その大陸の砂漠に一人の女の子がいた。気を失っているのか、彼女はピクリとも動かない。
焼けつくような暑い日差しの中、火傷してしまうほど熱を含んだ、サラサラな砂が彼女の周りに拡がっていた。
年は十六、七歳くらいの女の子で、薄茶の混じった黒髪、顔立ちは少しふっくらした普通の顔、そして身長は百六十くらいだった。
ピク。
瞼が少し動く。少しずつ、意識が覚醒してきたのか、瞼を振るわせている。
カッと、瞳を露わにし、微かに茶色の入った黒眼で、辺りを見回しながら、ゆっくりと立ち上がった。

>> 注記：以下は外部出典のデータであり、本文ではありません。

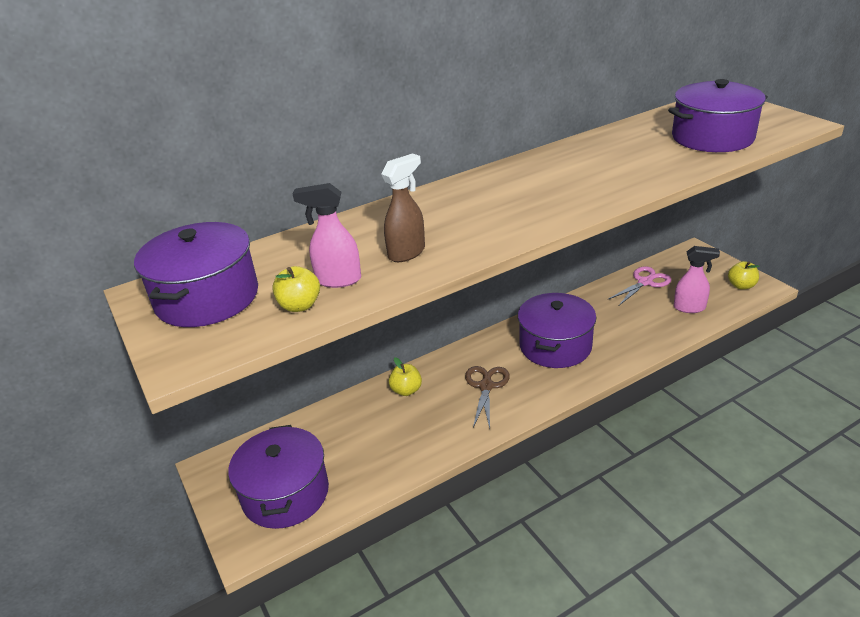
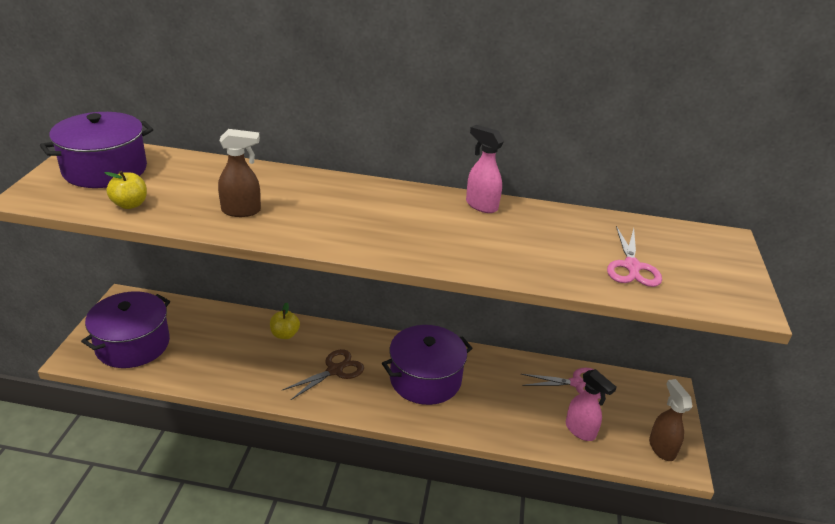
camera: 35 degrees right, 0 degrees up
(338, 280) = (176, 202): pink spray bottle -> pink spray bottle (481, 205)
(712, 137) = (631, 267): purple pot -> pink scissors
(741, 286) = (661, 448): yellow apple -> brown spray bottle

(ここどこだろう?……あの声がいっていた世界なのだろうけど……なんで砂漠なの?)
頭に浮かんだ疑問を整理しながら、今の状況の把握に努めた。
自分が異世界に連れてこられた事、その世界を救うために行動しなければならない事、そのために必要な情報収集、今この場所の把握と生きるために必要な衣食住をどうするか決めなくてはならない。その上で、どうやって世界を救うための行動を起こすのかも、決める。
マコは今の状況を冷静に考えていた。ワクワクする気持ち押さえながらも、冷静だった。いや、冷静になろうとしていた。
実際は、憧れだった異世界にいざ来てしまって、抑えきれない高揚と、どうすればいいのかという少しの戸惑いと、本当に世界を救うことができるのか不安になる気持、なんとかなるだろうと楽観視する気持などが、マコの心を支配していた。